Dickins already had invited Louden to be part of Austin Peay’s Visiting Artist Speaker Series when, while he was in New York, he visited Louden. That’s when she proposed the partnership.

“Part of my job is to create partnerships with schools to bring as many different people as possible to Chautauqua, but also people who haven’t had the opportunity to come and to be in front of the thought leaders who come to Chautauqua,” Louden said. “I’m so grateful to Michael for starting this process and working together on this.” 

Louden has been to Middle Tennessee many times and for a short time lived in Nashville.
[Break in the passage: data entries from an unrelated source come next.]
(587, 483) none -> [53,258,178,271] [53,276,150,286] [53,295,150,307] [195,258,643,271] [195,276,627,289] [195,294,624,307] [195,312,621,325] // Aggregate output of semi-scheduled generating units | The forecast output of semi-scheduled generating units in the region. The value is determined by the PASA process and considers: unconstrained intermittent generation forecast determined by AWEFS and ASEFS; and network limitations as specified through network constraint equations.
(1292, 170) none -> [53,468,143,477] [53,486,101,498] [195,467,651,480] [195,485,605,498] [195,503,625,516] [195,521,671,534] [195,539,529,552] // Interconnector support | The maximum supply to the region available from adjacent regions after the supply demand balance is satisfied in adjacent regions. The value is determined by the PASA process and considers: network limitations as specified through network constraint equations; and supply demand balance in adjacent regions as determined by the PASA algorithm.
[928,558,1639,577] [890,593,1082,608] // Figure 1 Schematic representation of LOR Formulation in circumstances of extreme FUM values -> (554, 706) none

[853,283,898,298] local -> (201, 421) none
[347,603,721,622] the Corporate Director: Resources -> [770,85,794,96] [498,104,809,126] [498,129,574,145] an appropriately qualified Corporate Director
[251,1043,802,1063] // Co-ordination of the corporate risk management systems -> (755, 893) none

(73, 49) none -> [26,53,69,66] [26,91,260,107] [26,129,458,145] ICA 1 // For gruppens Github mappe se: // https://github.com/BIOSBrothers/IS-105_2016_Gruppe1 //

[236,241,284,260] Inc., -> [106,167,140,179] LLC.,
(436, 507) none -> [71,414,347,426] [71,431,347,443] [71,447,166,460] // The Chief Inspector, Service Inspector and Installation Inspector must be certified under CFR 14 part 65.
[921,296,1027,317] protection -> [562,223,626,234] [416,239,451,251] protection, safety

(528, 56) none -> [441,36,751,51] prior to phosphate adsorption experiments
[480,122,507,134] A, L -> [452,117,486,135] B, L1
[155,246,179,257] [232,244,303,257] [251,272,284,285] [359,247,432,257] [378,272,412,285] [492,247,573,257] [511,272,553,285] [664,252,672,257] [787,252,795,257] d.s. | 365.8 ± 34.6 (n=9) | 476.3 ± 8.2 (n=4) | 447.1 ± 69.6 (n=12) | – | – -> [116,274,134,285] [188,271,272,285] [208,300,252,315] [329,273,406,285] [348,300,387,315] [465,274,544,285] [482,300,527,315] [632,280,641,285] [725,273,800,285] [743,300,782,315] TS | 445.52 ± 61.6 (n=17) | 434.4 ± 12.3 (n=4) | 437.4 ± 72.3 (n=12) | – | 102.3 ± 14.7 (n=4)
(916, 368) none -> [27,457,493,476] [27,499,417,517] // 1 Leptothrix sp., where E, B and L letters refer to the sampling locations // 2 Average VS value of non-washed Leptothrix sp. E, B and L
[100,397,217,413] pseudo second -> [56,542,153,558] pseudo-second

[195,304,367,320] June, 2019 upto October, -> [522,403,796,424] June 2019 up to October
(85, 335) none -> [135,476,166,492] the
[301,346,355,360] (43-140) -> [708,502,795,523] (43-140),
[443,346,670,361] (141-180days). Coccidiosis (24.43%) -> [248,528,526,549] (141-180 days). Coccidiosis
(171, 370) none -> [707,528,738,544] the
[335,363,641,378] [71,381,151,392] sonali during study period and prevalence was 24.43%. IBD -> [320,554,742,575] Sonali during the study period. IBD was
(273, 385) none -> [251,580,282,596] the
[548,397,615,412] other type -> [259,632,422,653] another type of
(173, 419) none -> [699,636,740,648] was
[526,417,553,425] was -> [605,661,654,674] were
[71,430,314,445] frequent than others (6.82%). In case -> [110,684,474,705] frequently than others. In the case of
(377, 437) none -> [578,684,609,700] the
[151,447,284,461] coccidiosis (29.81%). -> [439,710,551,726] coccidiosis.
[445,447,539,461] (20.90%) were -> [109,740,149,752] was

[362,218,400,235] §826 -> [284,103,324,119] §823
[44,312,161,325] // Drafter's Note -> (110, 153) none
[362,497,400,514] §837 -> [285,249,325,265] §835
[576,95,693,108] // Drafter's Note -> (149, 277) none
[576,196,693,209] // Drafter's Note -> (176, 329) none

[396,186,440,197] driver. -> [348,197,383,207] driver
“I knew about Austin Peay, and I loved living in Nashville, and I loved living in Tennessee,” she said. “It was pulling on my heartstrings a little bit, and I love seeing what Michael is doing here, so I said, ‘How about we get some of your students to come to Chautauqua to make this a wonderful, growing, long partnership?’” 

Louden added: “I also chose Michael – and even suggested the partnership – because I believe in the students here. I know the students here are going to be exceptional and will benefit from the Chautauqua thought leaders.” 

Louden anticipates the partnership will last years, and might grow to include APSU faculty and other departments, such as dance and theatre, both at Austin Peay and Chautauqua. 


Chautauqua Institution is a not-for-profit, 750-acre community on Chautauqua Lake in southwestern New York. More than 7,500 people in residence stay during the nine-week summer session, and more than 100,000 attend the public events, according to the website. The institution has four program areas: the arts, religion, education and recreation.